Large investments don't always equal big returns
By Steve Dinnen, Christian Science Monitor
Published on Friday, June 12, 2009
Q: I have always heard that if one invested over $100,000 they should expect to get an annual return of between 8 and 10 percent. If this is correct, where does one invest to get that kind of return?
L.M., via e-mail
A: It’s not so much the amount of money invested that predicts rate of return, says Jeffrey R. Schulte, a chartered financial consultant in Plymouth Meeting, Pa. It has more to do with the specific investment category.
Stocks have historically returned around 10 percent on a long-term average that can have significant variance from year to year. To attempt to achieve a 10 percent return, an investor should build a well diversified portfolio across multiple asset classes. That would include stocks as well as both corporate and government issued bonds.
A portfolio invested to try to achieve a high growth rate is susceptible to inherent risks, says Schulte. The 2008 economy is more than emblematic of those risks. To help guard against the risks, a proportional allotment to the various global market segments will add diversification. In theory, when one segment declines another rises, thereby adding consistency to a portfolio.
Who backs civil servants’ retirement?
Q: When civil servants retire and they have been promised a retirement by the federal or a state government, where will the funds come from? Were those funds invested in the stock market? If so, is an additional bailout in order to keep our retirement promises?
S.J.W., via e-mail
A: Evan Welch, a certified financial planner in Concord, Mass., has analyzed retirement programs for a number of civil servants and has these observations:
• Most federal employees participate in the Thrift Savings Plan (TSP), a retirement program that includes employee deferrals – they’re subject to the same limits as 401(k)s – and often federal government contributions as well. TSP has various investment options ranging from U.S. government bonds to aggressive stocks.
• These portfolios are managed by the Federal Retirement Thrift Investment Board, an independent government agency. They’re at risk is the same as with a private 401(k) plan because only the contribution is guaranteed.
Federal civil service employees have access to a traditional pension under the the U.S. Office of Personnel Management’s Federal Employees Retirement Plan (FERS), provided they have at least 20 or 25 years of service, depending on the agency.
FERS and state defined-benefit plan payments are guaranteed by the sponsoring governments so if they lose money on one investment, they’ll have to make up for it elsewhere. That responsibility could ultimately fall to taxpayers.

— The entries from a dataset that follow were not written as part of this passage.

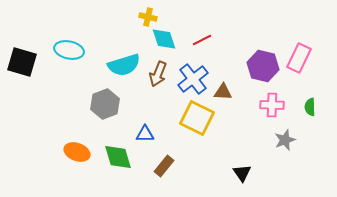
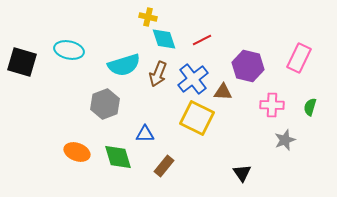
purple hexagon: moved 15 px left
green semicircle: rotated 18 degrees clockwise
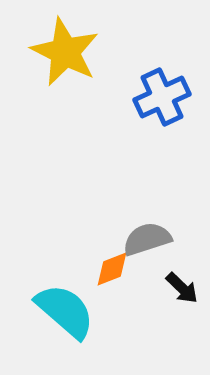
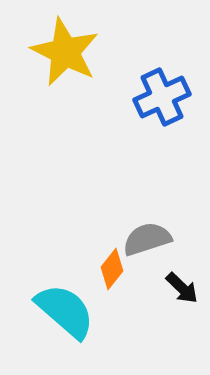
orange diamond: rotated 30 degrees counterclockwise
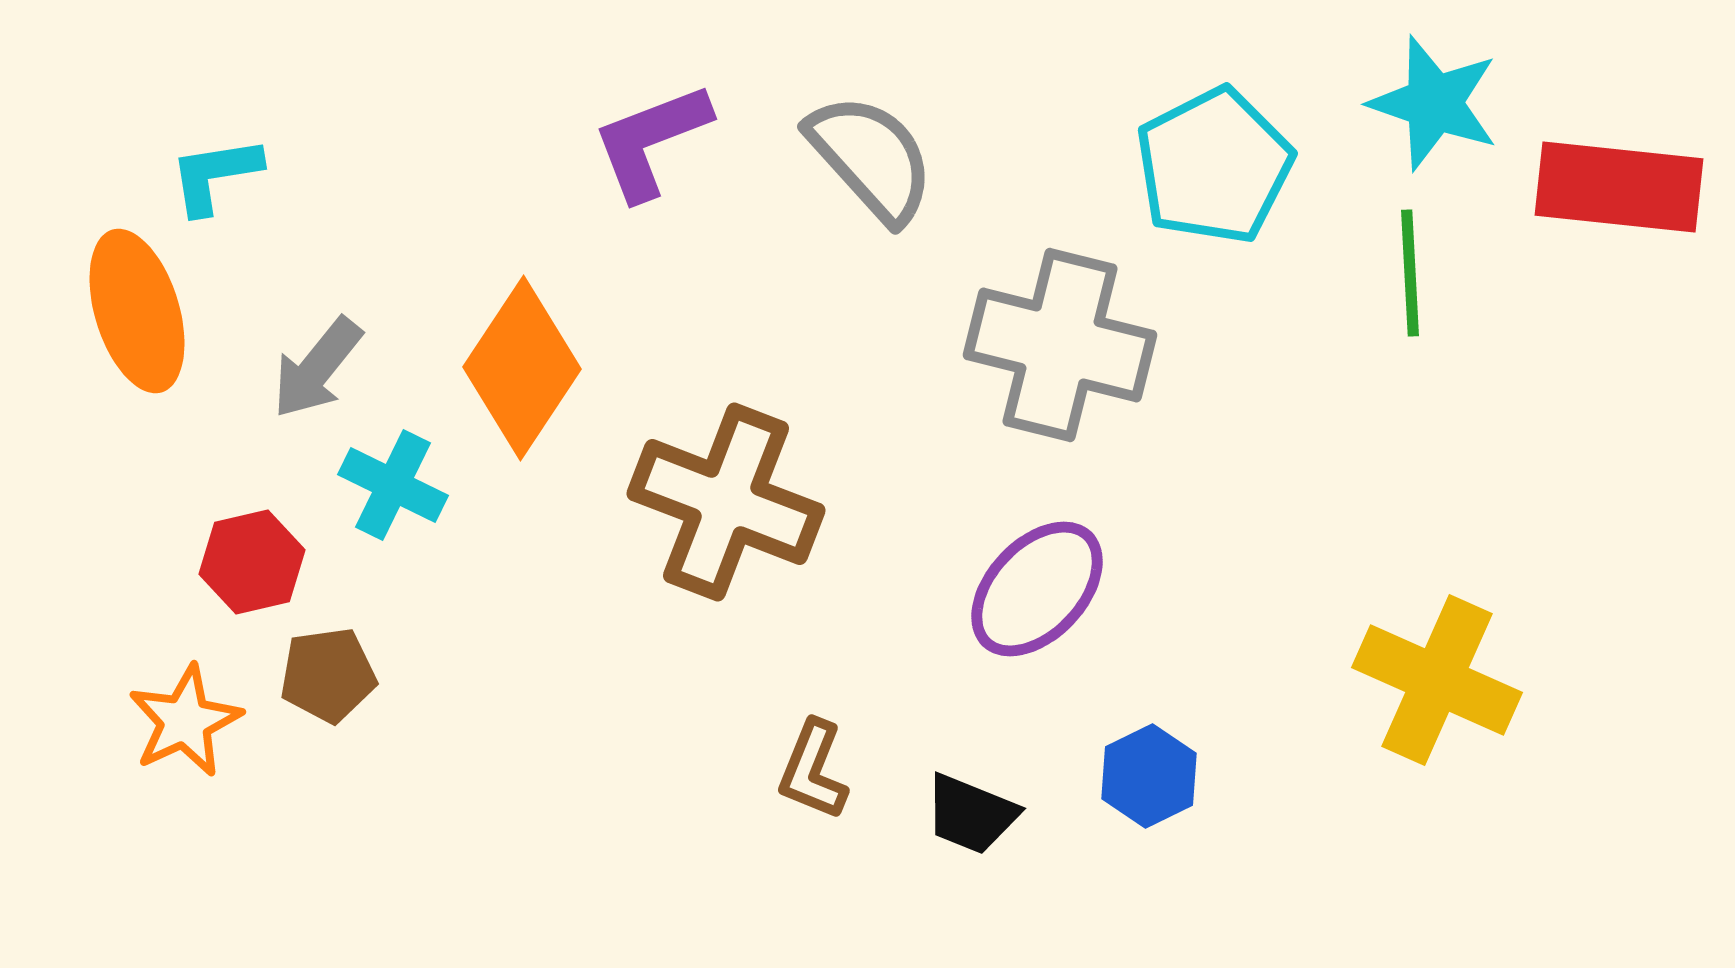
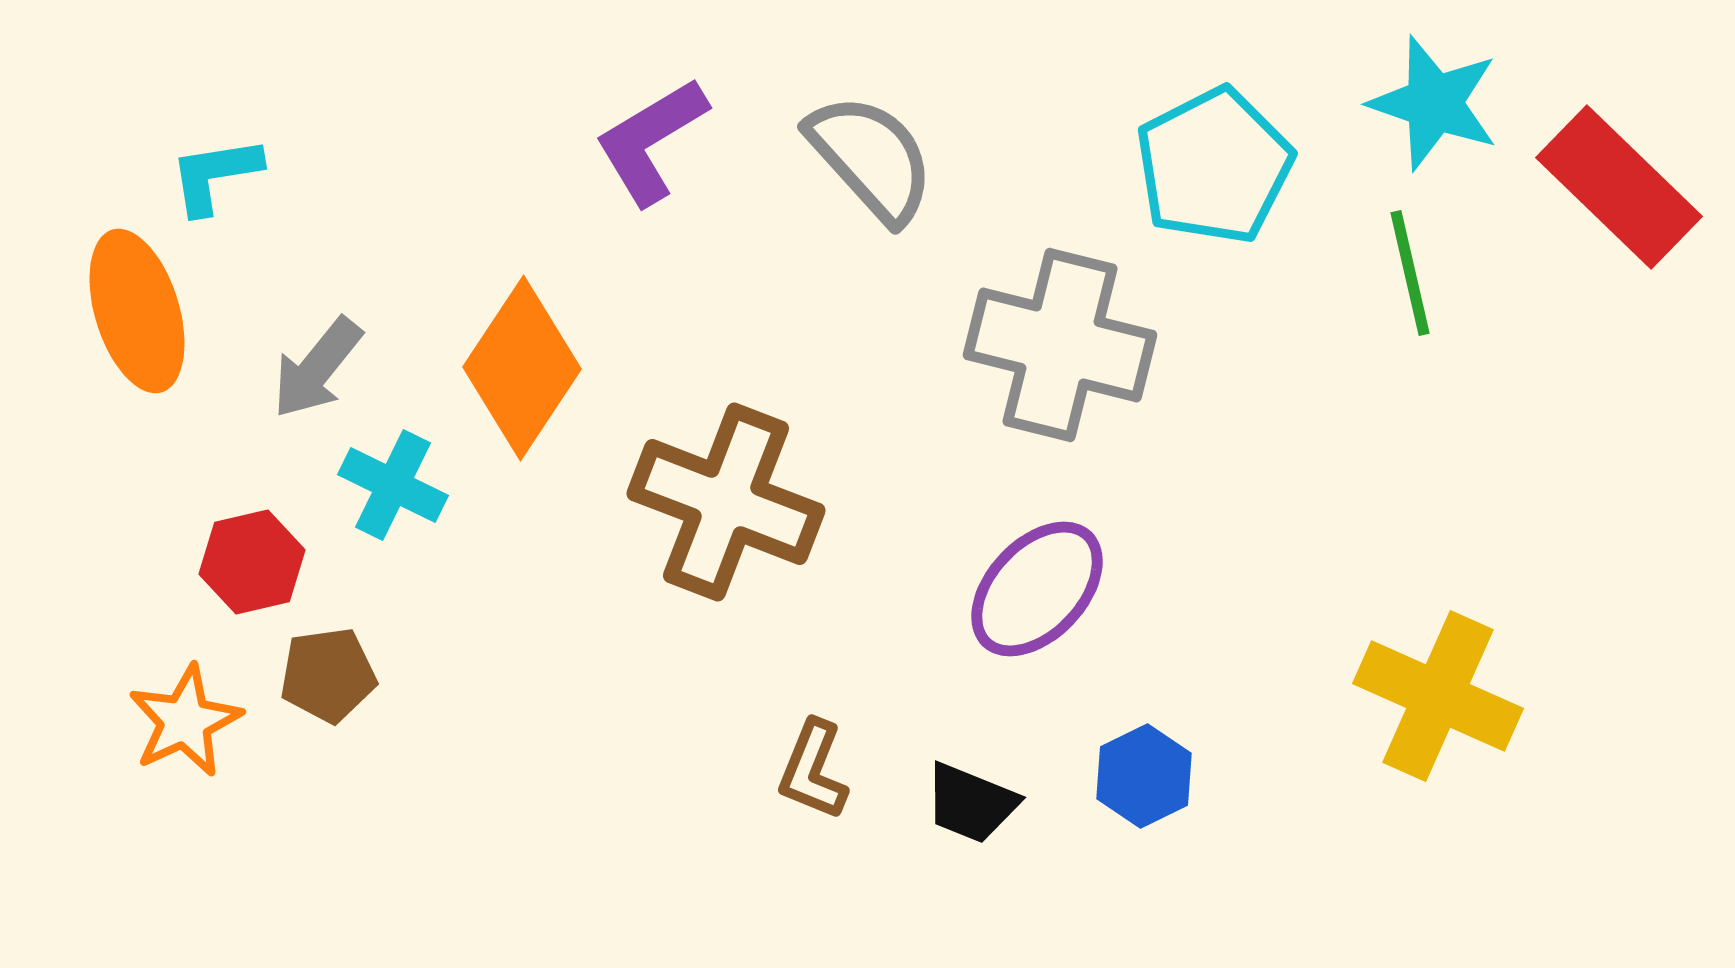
purple L-shape: rotated 10 degrees counterclockwise
red rectangle: rotated 38 degrees clockwise
green line: rotated 10 degrees counterclockwise
yellow cross: moved 1 px right, 16 px down
blue hexagon: moved 5 px left
black trapezoid: moved 11 px up
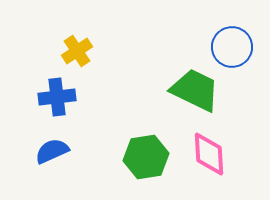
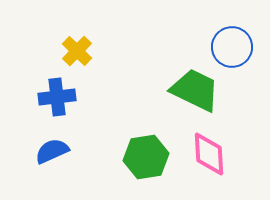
yellow cross: rotated 12 degrees counterclockwise
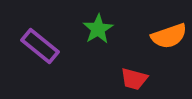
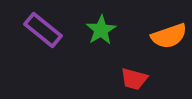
green star: moved 3 px right, 1 px down
purple rectangle: moved 3 px right, 16 px up
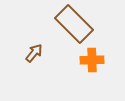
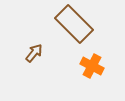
orange cross: moved 6 px down; rotated 30 degrees clockwise
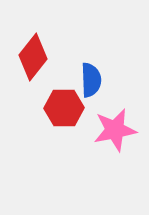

I’m a federal worker who needs to retire early
Q: I am a U.S. State Department employee who plans to retire at age 53. My parents are not well and I need to care for them. I will be penalized immediately if I try to take advantage of my Thrift Savings Plan (TSP) money unless I take a lifetime annuity, which works out to my disadvantage because the payment never changes over my entire lifetime. My insurance agent told me there is something called a 72(t) payment for employees who wish to retire before age 55. I spoke with TSP people and they have never heard of this. What I found out on the Internet was so complicated it just confused me. Would you know anything about 72(t)s?
D.R., via e-mail
A: Under 72(t) “equally substantial distributions” may be elected if you roll the TSP money into an IRA, says Evan Welch, who answered the previous question. But, in order to avoid potential IRS penalties your selected income stream must continue either until you are 59½ or for five years, whichever takes longer. Your income stream can be calculated via one of three methods: required minimum distribution (RMD), fixed amortization or fixed annuitization. Remember, too, normal income taxes will apply to distributions.
Welch says he has never come across a client who elected 72(t) from the TSP, as all have rolled their money into IRAs. Still, he says if you can lay your hands on a TSP-70 form, you’ll find instructions on how to accomplish this task.